The legislative proposals address punishment, not guilt or innocence. The Supreme Court has already said people with intellectual disabilities and juveniles may not be executed because of their diminished culpability.

After years of appeals in state and federal court, the high court declined to take up Morva’s case in February.

Elizabeth Morva, his mother, has expressed remorse for her son’s actions and said that he has not received the psychological treatment he needed.

“If someone had intervened sooner, I truly believe William would never have killed those two men,” his mother wrote in an affidavit in support of her son. “But I cannot change the past. I can only say that I am so sorry and ask that my son please be spared.”

Mary K. Pettitt, the Montgomery County, Va., commonwealth attorney, who helped prosecute Morva, had told McAuliffe the jury had sufficient information about his mental health and urged him not to overturn a fair verdict.

Pettitt said Thursday that the governor had reached the same conclusion as the jury that “Morva knowingly and deliberately over a two-day period killed two men and left another for dead” in what she called a “senseless tragedy.”

In addition to law enforcement officials, McAuliffe said he heard from family members of the victims.
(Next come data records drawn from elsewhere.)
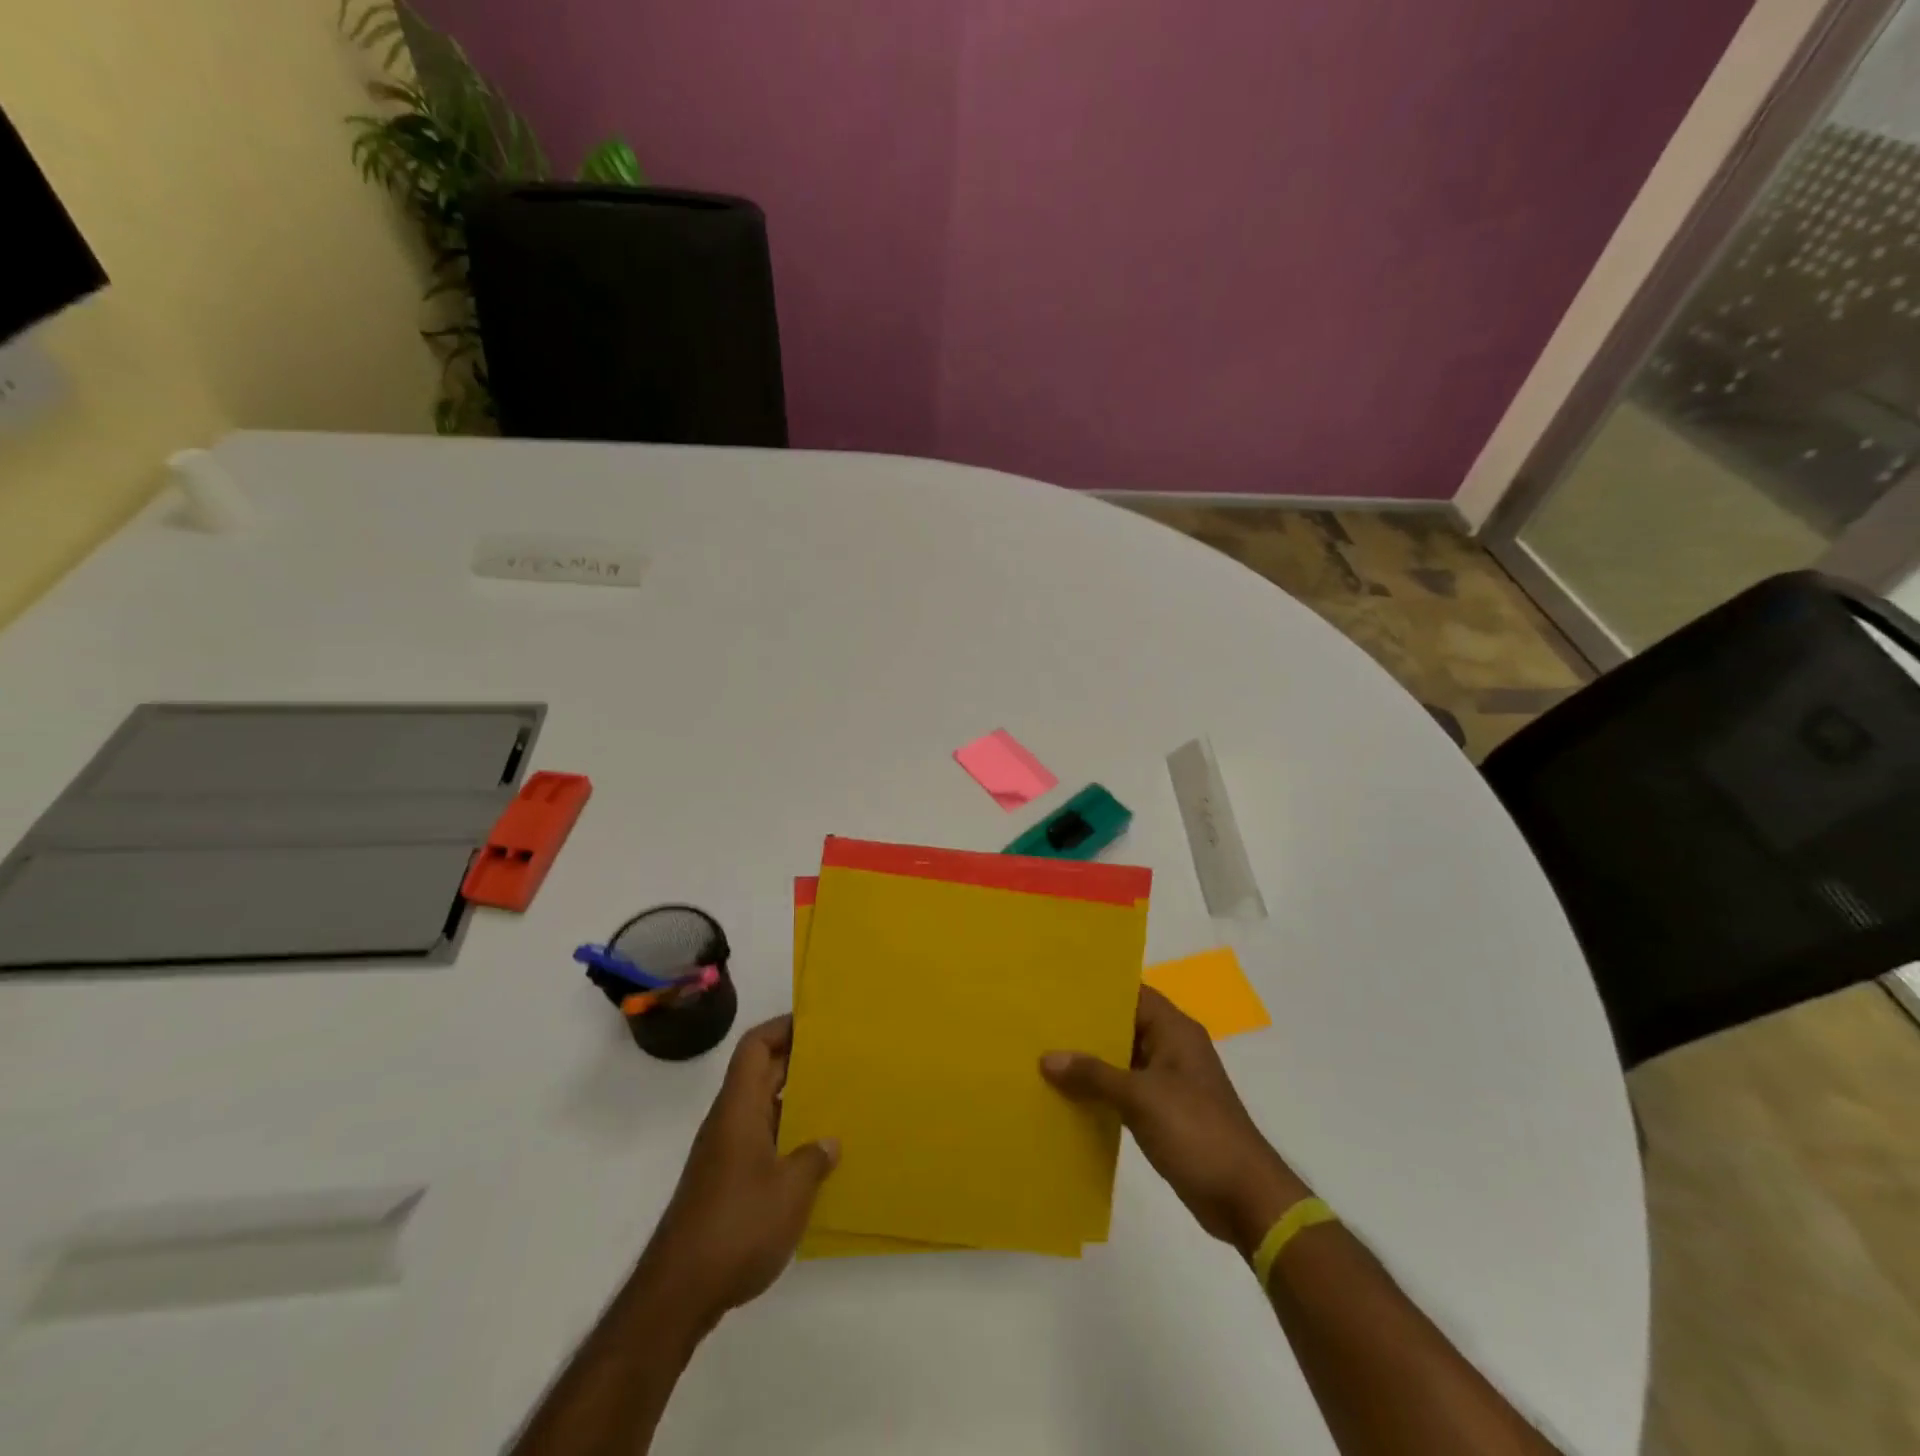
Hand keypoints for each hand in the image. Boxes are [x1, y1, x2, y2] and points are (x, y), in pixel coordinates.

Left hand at [636, 1016, 838, 1334]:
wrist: (678, 1294)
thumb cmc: (736, 1226)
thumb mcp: (790, 1191)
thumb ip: (813, 1158)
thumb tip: (828, 1141)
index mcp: (739, 1109)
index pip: (754, 1047)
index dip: (782, 1027)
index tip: (817, 1024)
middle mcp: (729, 1122)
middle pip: (761, 1074)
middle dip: (798, 1061)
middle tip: (841, 1059)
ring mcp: (725, 1154)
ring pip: (763, 1109)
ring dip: (795, 1102)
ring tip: (838, 1103)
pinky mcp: (726, 1184)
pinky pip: (761, 1141)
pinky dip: (787, 1137)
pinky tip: (816, 1158)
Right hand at [1042, 987, 1309, 1255]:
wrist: (1244, 1198)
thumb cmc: (1196, 1131)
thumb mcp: (1140, 1097)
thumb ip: (1093, 1075)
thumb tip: (1046, 1058)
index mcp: (1174, 1031)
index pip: (1132, 993)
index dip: (1098, 989)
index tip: (1058, 987)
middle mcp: (1172, 1048)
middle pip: (1123, 1026)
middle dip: (1086, 1027)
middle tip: (1041, 1021)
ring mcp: (1169, 1083)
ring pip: (1121, 1060)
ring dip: (1090, 1063)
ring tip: (1043, 1055)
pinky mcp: (1164, 1113)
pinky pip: (1124, 1091)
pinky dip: (1100, 1092)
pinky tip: (1066, 1095)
Only Sutphin’s daughter has issued a public statement and asked for privacy for other relatives.

Years before the shootings, Morva’s friends and family were concerned about his mental health following his decision to drop out of Blacksburg High School.

He went barefoot in winter, sometimes slept in the woods and told people he had special powers and was in training to fight in the wild on behalf of Native Americans. Morva’s daily routine became consumed by unusual habits — eating large amounts of raw meat and spending hours in the bathroom.
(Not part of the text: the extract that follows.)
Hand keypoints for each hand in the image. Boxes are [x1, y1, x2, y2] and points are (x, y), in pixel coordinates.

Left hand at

His mental health deteriorated further when he was locked up for a year in jail awaiting trial on attempted robbery charges. Morva was convinced that someone at the prison was trying to kill him and intentionally withholding medical care, he told his mother in a series of phone calls from jail on recorded lines.

In August 2006, a deputy escorted Morva to Montgomery Regional Hospital for treatment of minor injuries. In the bathroom, Morva knocked the deputy unconscious, took his gun and then shot McFarland, the unarmed security guard. The next day, he shot Sutphin, the decorated sheriff’s deputy, who was out searching for Morva on a wooded trail near the campus of Virginia Tech.
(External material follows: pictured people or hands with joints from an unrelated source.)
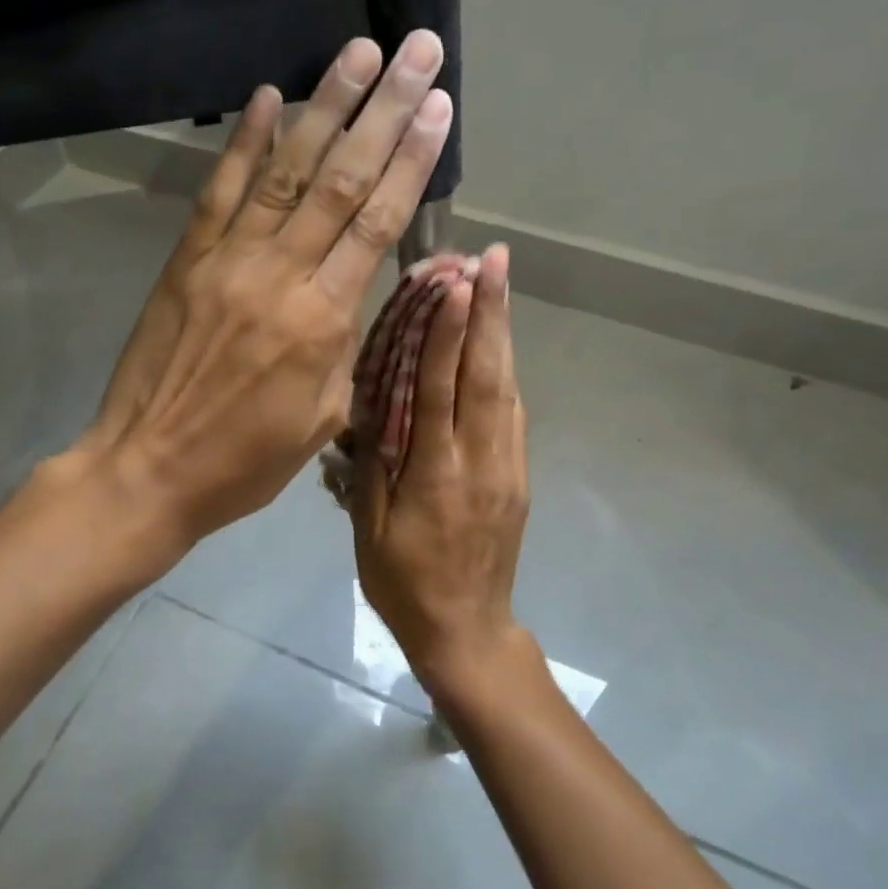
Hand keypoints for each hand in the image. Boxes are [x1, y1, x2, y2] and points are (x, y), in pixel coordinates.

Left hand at [73, 30, 453, 552]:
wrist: (148, 469)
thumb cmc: (245, 460)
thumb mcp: (322, 418)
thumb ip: (350, 348)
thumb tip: (366, 293)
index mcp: (324, 319)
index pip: (379, 222)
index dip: (412, 159)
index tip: (437, 106)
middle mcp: (281, 274)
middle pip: (343, 179)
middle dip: (384, 110)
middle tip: (417, 51)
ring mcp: (228, 260)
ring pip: (286, 171)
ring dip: (325, 107)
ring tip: (358, 52)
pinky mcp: (186, 259)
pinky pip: (219, 191)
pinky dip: (243, 141)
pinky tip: (267, 96)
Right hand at [350, 243, 531, 703]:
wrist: (467, 631)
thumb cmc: (402, 582)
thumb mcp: (369, 528)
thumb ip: (371, 463)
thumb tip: (369, 406)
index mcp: (433, 475)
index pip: (439, 390)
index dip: (446, 334)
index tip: (454, 283)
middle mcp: (478, 461)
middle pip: (486, 375)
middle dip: (490, 311)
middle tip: (493, 258)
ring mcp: (507, 466)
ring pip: (507, 387)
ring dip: (503, 331)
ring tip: (500, 282)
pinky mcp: (519, 475)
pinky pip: (512, 412)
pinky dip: (506, 368)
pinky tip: (500, 343)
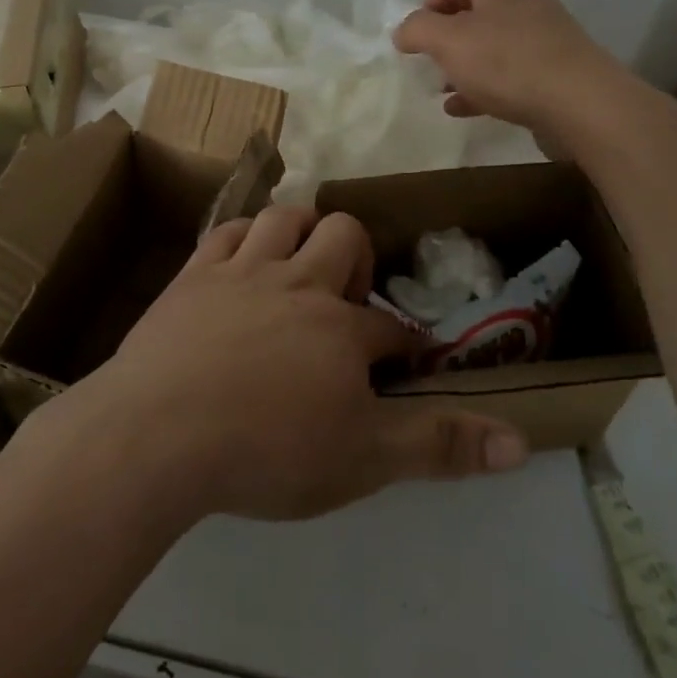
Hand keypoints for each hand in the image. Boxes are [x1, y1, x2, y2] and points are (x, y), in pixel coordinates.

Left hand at [70, 206, 529, 520]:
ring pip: (286, 217)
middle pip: (344, 237)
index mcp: (342, 330)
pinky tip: (245, 257)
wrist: (156, 434)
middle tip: (346, 301)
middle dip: (357, 258)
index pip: (390, 326)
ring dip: (301, 230)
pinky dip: (244, 236)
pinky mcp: (194, 275)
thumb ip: (438, 446)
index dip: (402, 343)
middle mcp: (299, 284)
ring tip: (301, 263)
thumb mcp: (362, 460)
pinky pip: (228, 231)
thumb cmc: (265, 451)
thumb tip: (520, 442)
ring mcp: (243, 272)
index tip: (400, 362)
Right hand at [393, 0, 625, 134]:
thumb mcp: (449, 42)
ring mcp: (543, 39)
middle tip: (429, 62)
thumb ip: (418, 30)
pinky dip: (483, 87)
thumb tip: (403, 30)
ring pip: (491, 45)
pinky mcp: (554, 71)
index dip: (428, 2)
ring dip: (463, 65)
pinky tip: (464, 109)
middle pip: (474, 12)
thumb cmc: (507, 63)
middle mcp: (524, 5)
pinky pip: (509, 73)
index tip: (416, 36)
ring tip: (443, 89)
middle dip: (446, 37)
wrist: (580, 102)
The jury that sentenced Morva to death in 2008 heard from two doctors who diagnosed him with a personality disorder similar to schizophrenia. They noted his odd behavior and that Morva’s maternal grandmother had been treated for schizophrenia in the 1950s.

But the doctors told jurors that Morva was not delusional — a determination that later was rebutted by another doctor and Morva’s new team of lawyers.

After reviewing the conflicting medical evaluations, McAuliffe said Thursday that he was persuaded by the initial findings at trial that Morva was not suffering “from any condition that would have prevented him from committing these acts consciously and fully understanding their consequences.”

Morva’s diagnosis of delusional disorder came during the appeals process and after a more in-depth psychiatric evaluation. Davison, Morva’s attorney, stressed on Thursday that Morva “was in the grip of a powerful psychosis” at the time of the shootings. Morva has not accepted in-person visits from his lawyers and his mother for years. He insisted they were part of the conspiracy to kill him.

Despite his opposition to capital punishment, McAuliffe has allowed two executions to go forward. In January, Ricky Gray was the last Virginia inmate to be executed. Gray had been convicted of killing two young girls in a brutal 2006 home invasion.

In April, McAuliffe commuted the death sentence of Ivan Teleguz in a murder-for-hire case because of what the governor described as a flawed sentencing process.

Gregory S. Schneider contributed to this report.